• **WHAT YOU HAVE TO DO**: Nothing but the lines below between the line holding "Les billets employés sont encadrés par des" and the line holding "l’expérience difficile.", inclusive, should appear in the answer, each set down exactly.

Saved data entries:
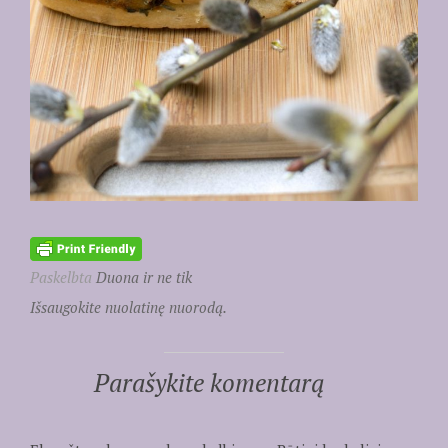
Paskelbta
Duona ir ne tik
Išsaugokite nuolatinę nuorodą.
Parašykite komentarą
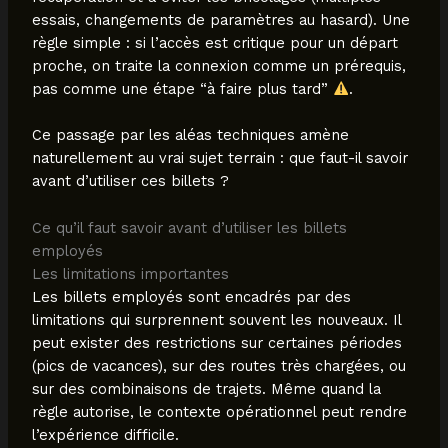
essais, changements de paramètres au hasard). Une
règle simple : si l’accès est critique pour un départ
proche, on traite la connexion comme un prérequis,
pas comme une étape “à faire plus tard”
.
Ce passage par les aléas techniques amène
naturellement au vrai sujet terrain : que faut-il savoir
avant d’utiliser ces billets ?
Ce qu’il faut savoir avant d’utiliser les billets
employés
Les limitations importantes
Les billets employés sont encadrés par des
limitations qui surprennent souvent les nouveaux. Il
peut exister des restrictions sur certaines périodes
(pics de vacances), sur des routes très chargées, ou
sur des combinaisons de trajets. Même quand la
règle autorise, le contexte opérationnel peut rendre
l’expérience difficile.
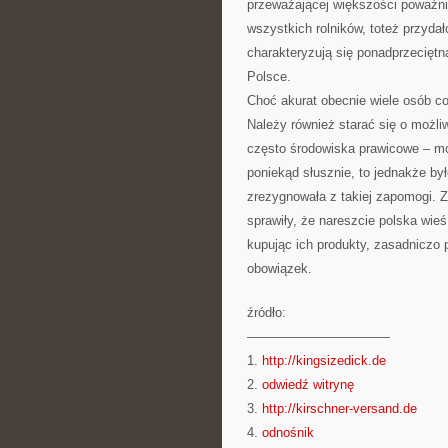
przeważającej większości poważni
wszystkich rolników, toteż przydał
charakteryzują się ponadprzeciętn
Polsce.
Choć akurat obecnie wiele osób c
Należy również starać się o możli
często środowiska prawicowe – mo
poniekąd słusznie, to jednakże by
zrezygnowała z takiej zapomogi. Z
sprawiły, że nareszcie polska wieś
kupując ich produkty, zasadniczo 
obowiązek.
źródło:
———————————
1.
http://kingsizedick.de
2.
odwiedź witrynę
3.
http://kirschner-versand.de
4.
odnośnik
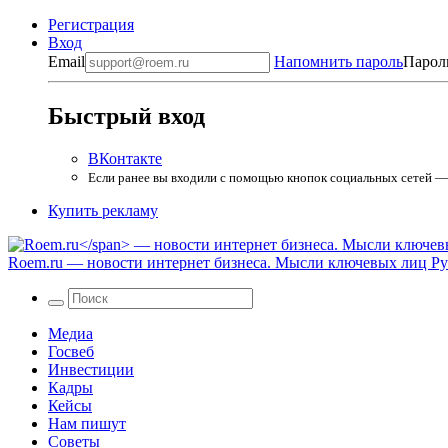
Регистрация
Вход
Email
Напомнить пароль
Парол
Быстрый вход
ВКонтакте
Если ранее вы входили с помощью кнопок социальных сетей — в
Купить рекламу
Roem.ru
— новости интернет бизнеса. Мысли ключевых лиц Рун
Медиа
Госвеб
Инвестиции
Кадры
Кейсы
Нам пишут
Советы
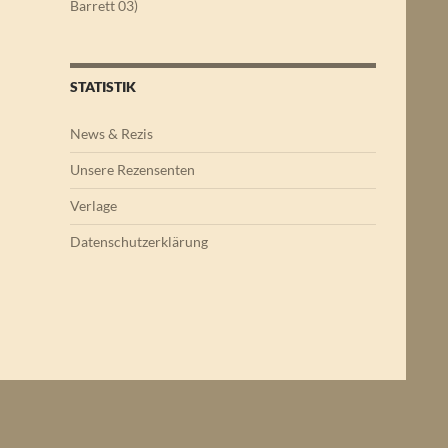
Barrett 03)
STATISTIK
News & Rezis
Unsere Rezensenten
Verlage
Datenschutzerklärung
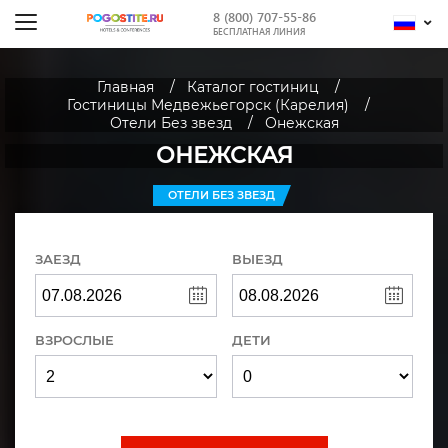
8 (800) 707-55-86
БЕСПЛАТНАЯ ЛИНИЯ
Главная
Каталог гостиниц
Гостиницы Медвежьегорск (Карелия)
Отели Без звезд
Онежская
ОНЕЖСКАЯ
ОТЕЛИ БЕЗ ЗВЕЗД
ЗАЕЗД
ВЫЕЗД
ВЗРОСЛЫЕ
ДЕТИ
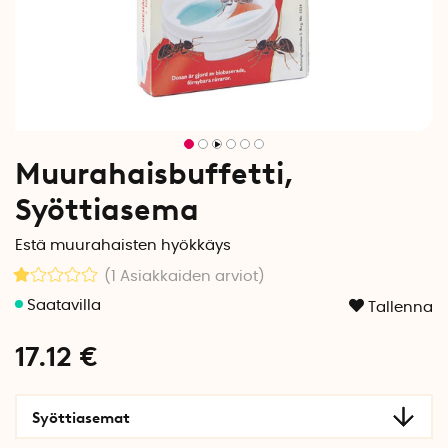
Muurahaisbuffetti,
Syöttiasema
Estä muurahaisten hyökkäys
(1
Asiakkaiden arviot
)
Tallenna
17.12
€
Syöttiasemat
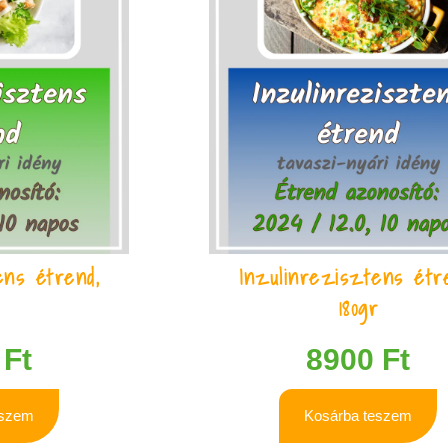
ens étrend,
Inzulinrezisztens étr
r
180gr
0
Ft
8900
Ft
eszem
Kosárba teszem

• **SOLUTION**:
Les billets employés sont encadrés par des
limitations qui surprennent souvent les nouveaux. Il
peut exister des restrictions sur certaines périodes
(pics de vacances), sur des routes très chargées, ou
sur des combinaisons de trajets. Même quand la
règle autorise, le contexte opérationnel peut rendre
l’expérience difficile.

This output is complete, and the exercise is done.